5. "Model code is available from the authors" and "The model was coded in C++" doesn't really meet eLife standards for reproducibility or inspire huge confidence. The paper is entirely based on the validity of the model fitting and this is a complex model that has been hand coded. I fully trust the competence of the authors, but I really think the code should be made available online (via a git repo for example) with a minimum working example for the fitting. If the authors can't make the full dataset openly accessible then a simulated dataset to test the model would be a good alternative.

We agree. All model code, together with pre-compiled binaries and example parameter/batch files, is available at https://github.com/dlaydon/DengVaxSurvival. Unfortunately, the underlying trial data is at an individual level and owned by Sanofi Pasteur, and so we are not free to share it. However, as suggested we have provided simulated data, sampled from our parameter posteriors, that has comparable case numbers across serotypes, disease severities and various strata. When the model is fitted on run on this simulated data, it reproduces our results well, albeit with a little noise. We hope that this will be acceptable.

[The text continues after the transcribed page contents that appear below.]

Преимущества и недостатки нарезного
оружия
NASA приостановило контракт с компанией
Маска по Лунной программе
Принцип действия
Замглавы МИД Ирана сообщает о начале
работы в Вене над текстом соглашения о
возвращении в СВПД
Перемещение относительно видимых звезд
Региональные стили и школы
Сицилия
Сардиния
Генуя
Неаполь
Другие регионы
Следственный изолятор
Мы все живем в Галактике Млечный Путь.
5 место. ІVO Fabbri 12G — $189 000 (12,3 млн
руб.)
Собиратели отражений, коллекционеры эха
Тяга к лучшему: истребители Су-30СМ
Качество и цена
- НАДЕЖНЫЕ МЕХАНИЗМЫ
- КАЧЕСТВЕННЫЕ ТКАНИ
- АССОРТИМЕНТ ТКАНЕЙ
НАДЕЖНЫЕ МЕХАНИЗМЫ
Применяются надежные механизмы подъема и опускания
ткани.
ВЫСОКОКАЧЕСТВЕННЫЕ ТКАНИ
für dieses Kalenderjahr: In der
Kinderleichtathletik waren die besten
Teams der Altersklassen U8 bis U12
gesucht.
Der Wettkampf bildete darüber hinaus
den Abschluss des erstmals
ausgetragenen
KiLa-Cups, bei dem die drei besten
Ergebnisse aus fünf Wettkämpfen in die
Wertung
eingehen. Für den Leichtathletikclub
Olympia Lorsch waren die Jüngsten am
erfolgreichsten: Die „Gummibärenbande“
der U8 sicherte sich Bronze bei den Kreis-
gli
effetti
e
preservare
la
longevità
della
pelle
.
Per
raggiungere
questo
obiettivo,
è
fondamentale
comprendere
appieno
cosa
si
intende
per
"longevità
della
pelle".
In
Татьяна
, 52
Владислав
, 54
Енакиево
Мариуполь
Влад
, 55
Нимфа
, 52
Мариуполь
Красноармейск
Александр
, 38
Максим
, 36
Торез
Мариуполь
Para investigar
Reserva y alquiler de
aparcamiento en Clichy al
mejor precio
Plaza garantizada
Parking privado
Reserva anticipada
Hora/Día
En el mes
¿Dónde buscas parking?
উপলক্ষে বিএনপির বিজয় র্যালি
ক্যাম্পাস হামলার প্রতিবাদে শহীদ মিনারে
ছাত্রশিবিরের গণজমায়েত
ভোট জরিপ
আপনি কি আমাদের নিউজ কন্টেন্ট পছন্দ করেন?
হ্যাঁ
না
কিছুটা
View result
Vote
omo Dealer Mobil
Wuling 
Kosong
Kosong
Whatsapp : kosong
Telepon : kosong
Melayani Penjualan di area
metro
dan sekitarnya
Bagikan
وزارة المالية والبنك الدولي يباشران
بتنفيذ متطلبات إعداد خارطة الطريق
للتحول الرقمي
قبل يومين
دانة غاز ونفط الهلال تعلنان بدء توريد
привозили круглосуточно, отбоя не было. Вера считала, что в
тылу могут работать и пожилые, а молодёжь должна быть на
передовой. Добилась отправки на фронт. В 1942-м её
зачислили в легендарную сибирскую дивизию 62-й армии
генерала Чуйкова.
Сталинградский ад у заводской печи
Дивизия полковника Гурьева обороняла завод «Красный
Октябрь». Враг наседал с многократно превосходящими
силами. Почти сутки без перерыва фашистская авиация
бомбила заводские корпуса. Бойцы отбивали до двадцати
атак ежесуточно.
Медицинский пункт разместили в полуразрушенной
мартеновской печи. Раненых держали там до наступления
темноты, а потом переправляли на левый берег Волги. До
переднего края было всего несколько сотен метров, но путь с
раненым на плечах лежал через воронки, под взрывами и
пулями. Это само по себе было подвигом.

6. Could you explain a bit more why the parameter Mb is fixed at 0.7? It says: "equal to 1 for seronegatives and 0.7 for seropositives, chosen to reflect seropositive participants' reduced disease risk due to their immunity to at least one serotype". I couldn't square this with fact that seropositives also can have increase risk as the secondary infection is more likely to be severe than the first? I get that you don't know how many infections a seropositive individual has had, but I can't really understand the justification for the 0.7.

This language was careless on our part, and we thank the reviewer for drawing it to our attention. A seronegative individual, while less likely to become symptomatic upon infection, is susceptible to more serotypes than a seropositive individual, because seropositives have acquired natural immunity to at least one serotype. This susceptibility to fewer serotypes is what the M parameter refers to, and we have therefore amended the description of this parameter on lines 130-132.

Nevertheless, we agree with the reviewer, and so we have updated all model runs so that the M parameter is fitted rather than fixed. Results are similar (exact values have been updated throughout the text), and the M parameter has a mean of 0.77 (0.43-0.99), slightly higher than we had previously assumed. We are grateful to the reviewer for raising this point and we think our manuscript is more robust as a result.